El río

Aquí el río era especialmente ancho, profundo y limpio. Más arriba estaba la antigua ciudad, muy antigua, tal vez la más vieja del mundo. Pero se hallaba como a una milla de distancia y toda su suciedad parecía haber sido lavada por el río, cuyas aguas eran sumamente límpidas, sobre todo en medio de la corriente. En esta ribera había muchísimas construcciones que no eran particularmente hermosas, pero en la otra margen se veía trigo de invierno recién sembrado, porque el río alcanza unos veinte o treinta pies durante la estación de las lluvias y, por tanto, la tierra es rica en ambas orillas. Y más allá de las márgenes había aldeas, árboles, campos de trigo y una gran variedad de grano alimenticio.

El río

La imaginación y el romanticismo niegan el amor, porque el amor es su propia eternidad. El hombre ha buscado a través de distintos dioses, ideologías y esperanzas algo que no estuviera atado al tiempo. El nacimiento de un nuevo bebé no es una indicación de algo eterno. La vida viene y se va. Existe la muerte, hay sufrimiento y todo el daño que el hombre puede hacer; y este movimiento de cambio, deterioro y nacimiento sigue estando dentro del círculo del tiempo.

El tiempo es pensamiento, y el pensamiento es producto del pasado. Lo que tiene continuidad, la causa que produce el efecto y el efecto que a su vez se convierte en la causa, es parte de este movimiento del tiempo. El hombre ha estado preso en esta trampa del tiempo, y utiliza todos los ardides del romanticismo y la imaginación para producir una imitación de lo que llama eternidad. Y desde esto surge el deseo (con su placer) por alcanzar la inmortalidad, un estado sin muerte que él espera experimentar a través de las imágenes de la mente.

Las religiones han ofrecido una falsificación de lo verdadero. Las personas más serias se dan cuenta de todo esto y del daño que lo falso ocasiona. Existe un estado que no es imaginación ni fantasía romántica, que no pertenece al tiempo ni es producto del pensamiento y la experiencia. Pero para dar con él debemos desprendernos de todas las monedas falsas que hemos atesorado, enterrarlas tan profundamente que ningún otro pueda encontrarlas. Porque el otro piensa que debe pasar por todas esas cosas que hemos desechado, y es por eso que esas cosas ya descartadas jamás deben ser encontradas por otro. Porque de lo contrario, surge la imitación y las monedas falsas vuelven a acuñarse. Negarlas no requiere esfuerzo ni una fuerte voluntad ni la atracción de algo más grande; uno las desecha muy sencillamente porque ve su futilidad, su peligro, su inherente capacidad de causar perjuicio y su vulgaridad.

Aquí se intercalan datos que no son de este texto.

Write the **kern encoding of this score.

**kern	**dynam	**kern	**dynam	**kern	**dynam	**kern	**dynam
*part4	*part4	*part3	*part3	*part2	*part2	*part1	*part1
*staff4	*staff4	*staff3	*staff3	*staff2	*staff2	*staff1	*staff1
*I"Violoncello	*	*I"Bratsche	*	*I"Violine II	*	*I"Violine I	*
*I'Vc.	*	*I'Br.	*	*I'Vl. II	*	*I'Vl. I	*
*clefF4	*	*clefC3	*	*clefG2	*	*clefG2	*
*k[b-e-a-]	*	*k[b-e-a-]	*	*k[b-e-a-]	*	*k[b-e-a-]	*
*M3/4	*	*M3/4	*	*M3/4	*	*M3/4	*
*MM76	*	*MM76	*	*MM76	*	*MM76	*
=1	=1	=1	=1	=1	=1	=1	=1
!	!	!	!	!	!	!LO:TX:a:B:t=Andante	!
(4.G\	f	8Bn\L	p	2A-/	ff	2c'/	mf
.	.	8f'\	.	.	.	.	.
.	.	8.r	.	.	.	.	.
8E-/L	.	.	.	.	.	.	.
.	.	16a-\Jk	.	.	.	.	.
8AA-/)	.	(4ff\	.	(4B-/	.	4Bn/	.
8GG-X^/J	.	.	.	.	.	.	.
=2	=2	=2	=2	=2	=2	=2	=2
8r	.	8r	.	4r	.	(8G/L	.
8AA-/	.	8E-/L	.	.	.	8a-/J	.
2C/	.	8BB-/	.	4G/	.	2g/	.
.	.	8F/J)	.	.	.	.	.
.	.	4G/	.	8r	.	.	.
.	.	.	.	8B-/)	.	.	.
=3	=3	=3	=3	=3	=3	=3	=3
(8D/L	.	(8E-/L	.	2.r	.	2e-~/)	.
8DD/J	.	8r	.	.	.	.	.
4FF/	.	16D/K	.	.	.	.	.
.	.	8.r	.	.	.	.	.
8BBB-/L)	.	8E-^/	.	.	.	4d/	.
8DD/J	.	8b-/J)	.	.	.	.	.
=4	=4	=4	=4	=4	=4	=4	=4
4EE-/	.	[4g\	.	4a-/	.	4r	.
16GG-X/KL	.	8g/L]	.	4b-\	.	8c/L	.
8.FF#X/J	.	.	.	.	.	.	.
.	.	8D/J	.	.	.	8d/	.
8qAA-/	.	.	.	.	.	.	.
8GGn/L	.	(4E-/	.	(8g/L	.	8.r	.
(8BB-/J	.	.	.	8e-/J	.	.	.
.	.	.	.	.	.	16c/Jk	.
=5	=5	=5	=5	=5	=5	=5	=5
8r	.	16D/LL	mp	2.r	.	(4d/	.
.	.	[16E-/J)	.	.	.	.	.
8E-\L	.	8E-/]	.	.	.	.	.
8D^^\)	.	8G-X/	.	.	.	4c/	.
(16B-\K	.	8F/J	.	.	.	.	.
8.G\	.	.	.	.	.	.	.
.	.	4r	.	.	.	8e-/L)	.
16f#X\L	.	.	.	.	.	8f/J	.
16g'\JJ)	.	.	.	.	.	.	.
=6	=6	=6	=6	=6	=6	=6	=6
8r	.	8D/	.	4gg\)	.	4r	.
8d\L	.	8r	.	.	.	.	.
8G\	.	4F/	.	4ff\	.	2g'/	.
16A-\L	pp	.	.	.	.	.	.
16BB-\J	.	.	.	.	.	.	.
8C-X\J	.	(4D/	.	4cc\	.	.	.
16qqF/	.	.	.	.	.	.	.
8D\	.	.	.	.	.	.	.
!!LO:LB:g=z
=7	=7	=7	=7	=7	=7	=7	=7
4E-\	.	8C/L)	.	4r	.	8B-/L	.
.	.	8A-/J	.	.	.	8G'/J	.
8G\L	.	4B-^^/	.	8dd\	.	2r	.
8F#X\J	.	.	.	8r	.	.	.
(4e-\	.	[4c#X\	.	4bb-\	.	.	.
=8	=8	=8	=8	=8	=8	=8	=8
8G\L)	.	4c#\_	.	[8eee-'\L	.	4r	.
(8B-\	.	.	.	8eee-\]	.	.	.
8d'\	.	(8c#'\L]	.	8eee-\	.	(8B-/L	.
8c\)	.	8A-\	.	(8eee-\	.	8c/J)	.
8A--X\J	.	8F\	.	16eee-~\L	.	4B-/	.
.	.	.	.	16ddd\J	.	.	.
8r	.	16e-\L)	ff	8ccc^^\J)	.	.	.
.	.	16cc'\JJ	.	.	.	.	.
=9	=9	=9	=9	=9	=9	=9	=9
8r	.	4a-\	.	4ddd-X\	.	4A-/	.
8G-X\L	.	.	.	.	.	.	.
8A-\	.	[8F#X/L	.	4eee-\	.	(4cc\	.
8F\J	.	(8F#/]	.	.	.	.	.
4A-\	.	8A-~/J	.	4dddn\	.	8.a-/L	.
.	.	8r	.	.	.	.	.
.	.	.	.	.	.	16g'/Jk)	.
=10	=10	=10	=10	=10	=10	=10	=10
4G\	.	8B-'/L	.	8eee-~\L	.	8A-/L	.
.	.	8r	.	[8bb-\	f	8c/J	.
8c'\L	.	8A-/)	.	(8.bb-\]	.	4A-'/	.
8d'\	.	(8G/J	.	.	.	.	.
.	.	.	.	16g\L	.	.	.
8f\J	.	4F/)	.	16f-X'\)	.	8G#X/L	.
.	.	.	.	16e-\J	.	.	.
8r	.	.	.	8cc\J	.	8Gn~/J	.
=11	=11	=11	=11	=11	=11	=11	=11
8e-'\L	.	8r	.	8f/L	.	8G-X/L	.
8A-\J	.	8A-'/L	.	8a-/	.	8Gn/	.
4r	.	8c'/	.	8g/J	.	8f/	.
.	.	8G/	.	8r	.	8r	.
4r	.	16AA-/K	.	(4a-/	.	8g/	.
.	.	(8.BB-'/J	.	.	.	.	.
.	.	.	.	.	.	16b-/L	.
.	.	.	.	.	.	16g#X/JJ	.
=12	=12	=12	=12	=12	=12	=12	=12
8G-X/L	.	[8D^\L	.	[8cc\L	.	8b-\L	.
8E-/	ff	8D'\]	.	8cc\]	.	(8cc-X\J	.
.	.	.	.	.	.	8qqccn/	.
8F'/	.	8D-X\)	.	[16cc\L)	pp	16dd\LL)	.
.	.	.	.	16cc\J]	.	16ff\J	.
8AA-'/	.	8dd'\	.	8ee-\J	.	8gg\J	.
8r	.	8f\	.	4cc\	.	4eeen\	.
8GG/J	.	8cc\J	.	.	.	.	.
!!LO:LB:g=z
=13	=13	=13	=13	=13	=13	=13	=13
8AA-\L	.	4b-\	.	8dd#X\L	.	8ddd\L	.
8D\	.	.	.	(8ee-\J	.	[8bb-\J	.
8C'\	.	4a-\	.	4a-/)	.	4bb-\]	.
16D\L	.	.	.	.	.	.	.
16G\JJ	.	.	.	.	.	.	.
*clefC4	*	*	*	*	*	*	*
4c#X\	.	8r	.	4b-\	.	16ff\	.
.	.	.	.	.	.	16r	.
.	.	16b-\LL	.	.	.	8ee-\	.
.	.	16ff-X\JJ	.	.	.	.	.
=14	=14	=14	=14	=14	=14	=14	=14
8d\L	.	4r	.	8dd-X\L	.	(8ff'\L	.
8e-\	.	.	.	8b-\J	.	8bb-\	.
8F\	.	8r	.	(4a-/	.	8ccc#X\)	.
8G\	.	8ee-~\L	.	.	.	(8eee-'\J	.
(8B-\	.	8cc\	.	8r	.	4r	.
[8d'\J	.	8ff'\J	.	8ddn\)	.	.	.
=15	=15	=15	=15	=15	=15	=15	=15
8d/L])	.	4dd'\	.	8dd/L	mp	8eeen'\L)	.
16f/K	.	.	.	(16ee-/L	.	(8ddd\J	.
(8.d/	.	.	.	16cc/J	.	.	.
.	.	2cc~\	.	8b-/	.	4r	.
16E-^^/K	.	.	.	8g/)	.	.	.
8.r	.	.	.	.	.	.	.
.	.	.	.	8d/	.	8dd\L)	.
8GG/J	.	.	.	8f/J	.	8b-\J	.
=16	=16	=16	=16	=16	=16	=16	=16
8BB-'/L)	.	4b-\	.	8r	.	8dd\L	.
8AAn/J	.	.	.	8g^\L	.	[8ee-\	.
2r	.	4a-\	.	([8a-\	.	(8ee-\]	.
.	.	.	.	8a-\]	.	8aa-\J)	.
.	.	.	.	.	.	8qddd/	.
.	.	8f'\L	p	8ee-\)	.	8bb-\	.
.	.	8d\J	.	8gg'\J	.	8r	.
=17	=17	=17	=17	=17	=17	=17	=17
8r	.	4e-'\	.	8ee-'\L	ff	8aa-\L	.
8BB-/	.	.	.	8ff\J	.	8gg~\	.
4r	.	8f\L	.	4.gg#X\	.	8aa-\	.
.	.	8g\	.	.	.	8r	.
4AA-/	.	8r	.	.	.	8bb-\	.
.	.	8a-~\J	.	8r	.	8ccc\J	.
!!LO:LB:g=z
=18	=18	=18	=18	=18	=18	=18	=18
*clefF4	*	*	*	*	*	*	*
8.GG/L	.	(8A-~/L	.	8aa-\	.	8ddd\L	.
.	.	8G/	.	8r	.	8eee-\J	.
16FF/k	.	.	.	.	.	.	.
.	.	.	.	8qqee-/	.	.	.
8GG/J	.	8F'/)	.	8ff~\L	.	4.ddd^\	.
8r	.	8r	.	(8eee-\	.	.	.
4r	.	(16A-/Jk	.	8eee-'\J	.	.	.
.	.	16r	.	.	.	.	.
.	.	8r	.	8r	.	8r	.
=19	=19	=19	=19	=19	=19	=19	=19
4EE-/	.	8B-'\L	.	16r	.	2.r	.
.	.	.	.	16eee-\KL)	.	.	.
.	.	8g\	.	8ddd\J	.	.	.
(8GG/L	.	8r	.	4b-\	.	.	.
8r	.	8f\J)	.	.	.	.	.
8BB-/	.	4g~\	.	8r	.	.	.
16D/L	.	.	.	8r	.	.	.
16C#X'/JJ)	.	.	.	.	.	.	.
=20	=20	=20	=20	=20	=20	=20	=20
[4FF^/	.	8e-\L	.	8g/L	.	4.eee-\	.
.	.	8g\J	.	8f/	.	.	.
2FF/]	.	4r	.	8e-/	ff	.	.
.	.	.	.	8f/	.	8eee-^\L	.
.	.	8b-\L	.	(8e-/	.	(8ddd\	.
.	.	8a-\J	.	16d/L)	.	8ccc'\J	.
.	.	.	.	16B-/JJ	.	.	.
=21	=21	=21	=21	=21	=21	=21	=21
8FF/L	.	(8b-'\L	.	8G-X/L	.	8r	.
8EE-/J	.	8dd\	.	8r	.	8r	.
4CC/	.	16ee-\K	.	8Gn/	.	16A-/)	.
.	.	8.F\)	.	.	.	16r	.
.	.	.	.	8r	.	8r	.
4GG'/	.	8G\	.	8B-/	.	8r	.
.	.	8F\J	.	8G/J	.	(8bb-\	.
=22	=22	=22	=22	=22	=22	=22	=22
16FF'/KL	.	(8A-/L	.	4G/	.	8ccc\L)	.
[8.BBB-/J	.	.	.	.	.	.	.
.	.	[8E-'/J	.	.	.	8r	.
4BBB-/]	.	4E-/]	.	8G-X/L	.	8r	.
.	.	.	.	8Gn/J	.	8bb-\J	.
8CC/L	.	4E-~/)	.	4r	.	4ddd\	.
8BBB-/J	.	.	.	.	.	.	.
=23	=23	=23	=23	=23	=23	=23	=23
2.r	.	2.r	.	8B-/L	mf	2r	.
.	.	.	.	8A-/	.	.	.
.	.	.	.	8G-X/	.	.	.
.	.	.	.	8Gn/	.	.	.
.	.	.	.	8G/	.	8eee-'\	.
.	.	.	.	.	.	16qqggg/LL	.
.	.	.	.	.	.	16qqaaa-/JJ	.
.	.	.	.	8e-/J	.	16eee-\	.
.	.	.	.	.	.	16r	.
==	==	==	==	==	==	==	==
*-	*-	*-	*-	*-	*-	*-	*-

La mente no puede fabricar esa cosa llamada eternidad, tal como no puede cultivar el amor. Ni la eternidad puede ser descubierta por una mente que la está buscando. Y la mente que no la busca, es una mente malgastada. La mente es una corriente, muy profunda en el centro y muy superficial en la periferia, como el río que tiene una fuerte corriente en el medio y agua quieta en sus orillas.

Pero la corriente profunda tiene tras sí el caudal de la memoria, y esta memoria es la continuidad que atraviesa la ciudad, que se ensucia y que queda limpia nuevamente. El caudal de la memoria provee la fuerza, el impulso, la agresión y el refinamiento. Es esta memoria profunda la que se reconoce como las cenizas del pasado, y es esta memoria la que tiene que llegar a su fin.

No hay método para terminar con ella ni moneda con la cual poder comprar un nuevo estado. El ver todo esto es su terminación. Es sólo cuando este inmenso caudal llega a su fin que hay un nuevo comienzo. La palabra no es lo real; lo que la palabra mide niega lo verdadero.